In [1]:
import warnings
warnings.filterwarnings("ignore")

In [2]:
%matplotlib inline

In [5]:
import pandas as pd

df = pd.read_csv('./datasets/train.csv')
print(df.head(5))

                                              review  sentiment
0  I know that Chill Wills usually played lovable...          1
1  The arrival of an world famous conductor sets ...          1
2  This documentary is such a wonderful example o...          1
3  I really tried to like this movie but in the e...          0
4  Not one of Monogram's better(not trying to be ...          0


In [6]:
print(df.loc[0,'review'])

I know that Chill Wills usually played lovable old sorts in Westerns. But his role in this segment is something I've remembered for a long time. Wills could be a first rate villain. Yes, Burgess Meredith's Fall was correct! That look in Hepplewhite's eye! It expressed porcine greed, ignorance, and the threat of violence all at once. Quite a performance, I think.<br /><br />The segment itself was a good one, too. Question: couldn't the little black bag cure alcoholism? I guess it did, sort of, with Fall. But the doctor would have been wise to apply the cure, if he had it, as quickly as possible to Hepplewhite.<br /><br />There is one moment that was annoying but also necessary. And it is something that appears to recur in these Night Gallery segments. It's Serling's constant need to sermonize. For that's what we got, one more time, with Dr. Fall. I don't know what was more frustrating, losing the black bag and all its miracles or not being to stop Fall from preaching about the bag's ben

In [7]:
# removing all HTML tags
# removing punctuation marks but emoticons
# converting all characters to lowercase

import re
from bs4 import BeautifulSoup

def preprocessor(text):
    # remove HTML tags
    text = BeautifulSoup(text, 'html.parser').get_text()
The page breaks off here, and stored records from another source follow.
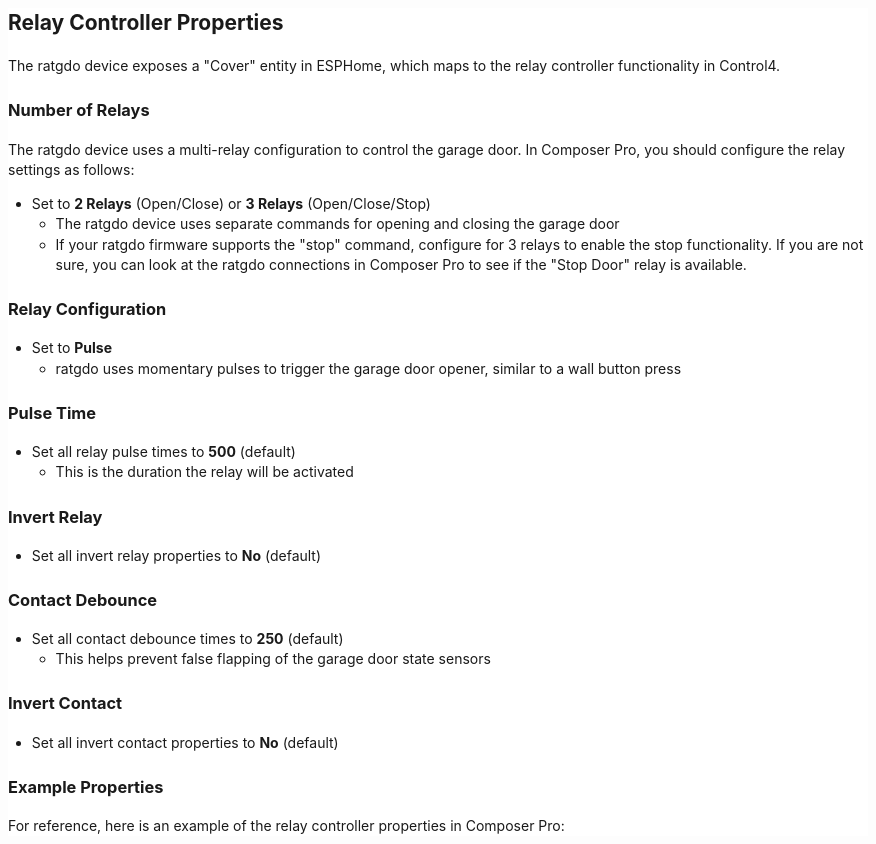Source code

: ## Relay Controller Properties

The ratgdo device exposes a "Cover" entity in ESPHome, which maps to the relay
controller functionality in Control4.

### Number of Relays

The ratgdo device uses a multi-relay configuration to control the garage door.
In Composer Pro, you should configure the relay settings as follows:

- Set to **2 Relays** (Open/Close) or **3 Relays** (Open/Close/Stop)
  - The ratgdo device uses separate commands for opening and closing the garage
    door
  - If your ratgdo firmware supports the "stop" command, configure for 3 relays
    to enable the stop functionality. If you are not sure, you can look at the
    ratgdo connections in Composer Pro to see if the "Stop Door" relay is
    available.

### Relay Configuration

- Set to **Pulse**
  - ratgdo uses momentary pulses to trigger the garage door opener, similar to a
    wall button press

### Pulse Time

- Set all relay pulse times to **500** (default)
  - This is the duration the relay will be activated

### Invert Relay

- Set all invert relay properties to **No** (default)

### Contact Debounce

- Set all contact debounce times to **250** (default)
  - This helps prevent false flapping of the garage door state sensors

### Invert Contact

- Set all invert contact properties to **No** (default)

### Example Properties

For reference, here is an example of the relay controller properties in Composer
Pro:

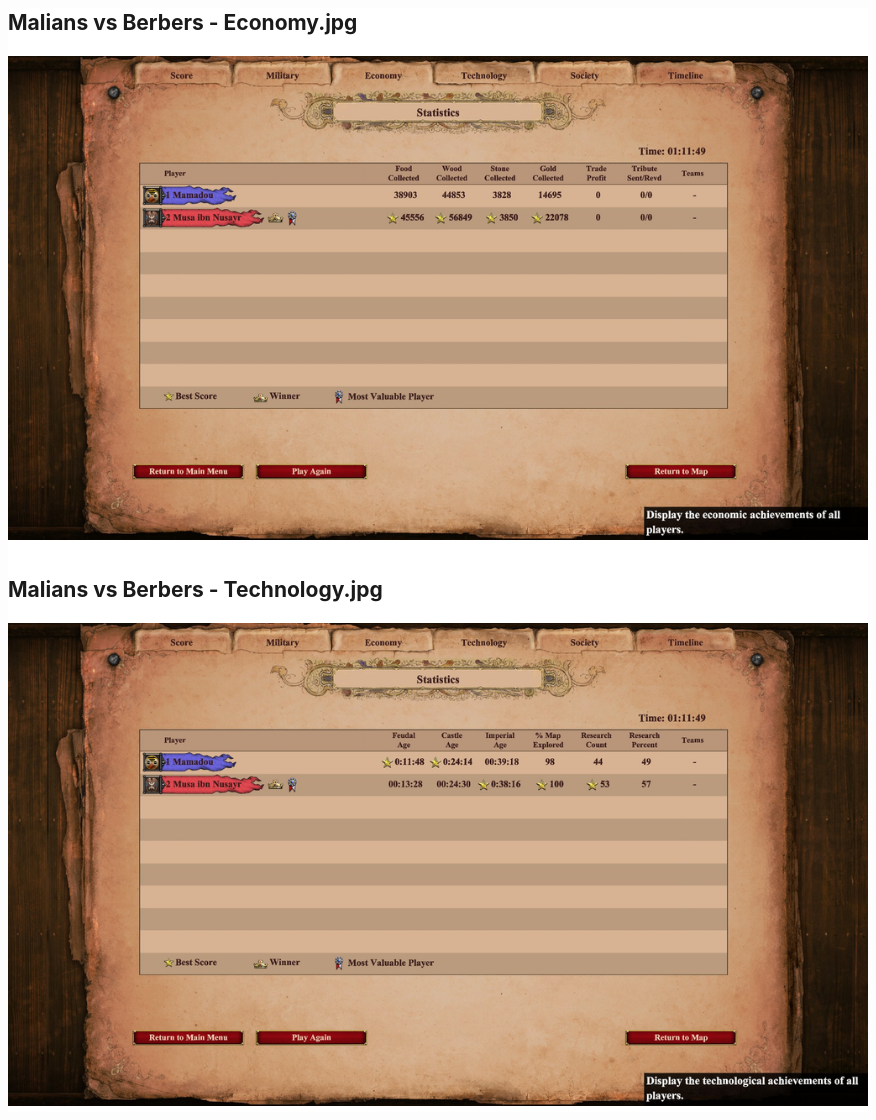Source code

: ## Malians vs Berbers - Economy.jpg
![](https://github.com/Patresss/Age-of-Empires-2-DE---AI-League/blob/master/Compressed/Malians/Malians%20vs%20Berbers%20-%20Economy.jpg)

## Malians vs Berbers - Technology.jpg
![](https://github.com/Patresss/Age-of-Empires-2-DE---AI-League/blob/master/Compressed/Malians/Malians%20vs%20Berbers%20-%20Technology.jpg)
    # regex for matching emoticons, keep emoticons, ex: :), :-P, :-D
    r = '(?::|;|=|X)(?:-)?(?:\)|\(|D|P)'
    emoticons = re.findall(r, text)
    text = re.sub(r, '', text)

    # convert to lowercase and append all emoticons behind (with space in between)
    # replace('-','') removes nose of emoticons
    text = re.sub('[\W]+', ' ', text.lower()) + ' ' + ' '.join(emoticons).replace('-','')
    return text

In [8]:
print(preprocessor(df.loc[0,'review']))

i know that chill wills usually played lovable old sorts in westerns but his role in this segment is something i ve remembered for a long time wills could be a first rate villain yes burgess meredith s fall was correct that look in hepplewhite s eye it expressed porcine greed ignorance and the threat of violence all at once quite a performance i think the segment itself was a good one too question couldn t the little black bag cure alcoholism i guess it did sort of with fall but the doctor would have been wise to apply the cure if he had it as quickly as possible to hepplewhite there is one moment that was annoying but also necessary and it is something that appears to recur in these night gallery segments it s serling s constant need to sermonize for that s what we got one more time with dr fall i don t know what was more frustrating losing the black bag and all its miracles or not being to stop fall from preaching about the bag s benefit for humanity all while rubbing hepplewhite s g

In [9]:
def tokenizer(text):
    return re.split('\s+', text.strip())

print(tokenizer('runners like running and thus they run'))

['runners', 'like', 'running', 'and', 'thus', 'they', 'run']


In [10]:
# Preprocessing: Word Stemming

from nltk.stem.porter import PorterStemmer

def tokenizer_stem(text):
    porter = PorterStemmer()
    return [porter.stem(word) for word in re.split('\s+', text.strip())]

print(tokenizer_stem('runners like running and thus they run'))

['runner', 'like', 'run', 'and', 'thu', 'they', 'run']


In [None]:
# Preprocessing: Stop-Word Removal

import nltk
from nltk.corpus import stopwords
from nltk.stem.porter import PorterStemmer

nltk.download('stopwords')
stop = stopwords.words('english')

def tokenizer_stem_nostop(text):
    porter = PorterStemmer()
    return [porter.stem(w) for w in re.split('\s+', text.strip()) \
            if w not in stop and re.match('[a-zA-Z]+', w)]

print(tokenizer_stem_nostop('runners like running and thus they run'))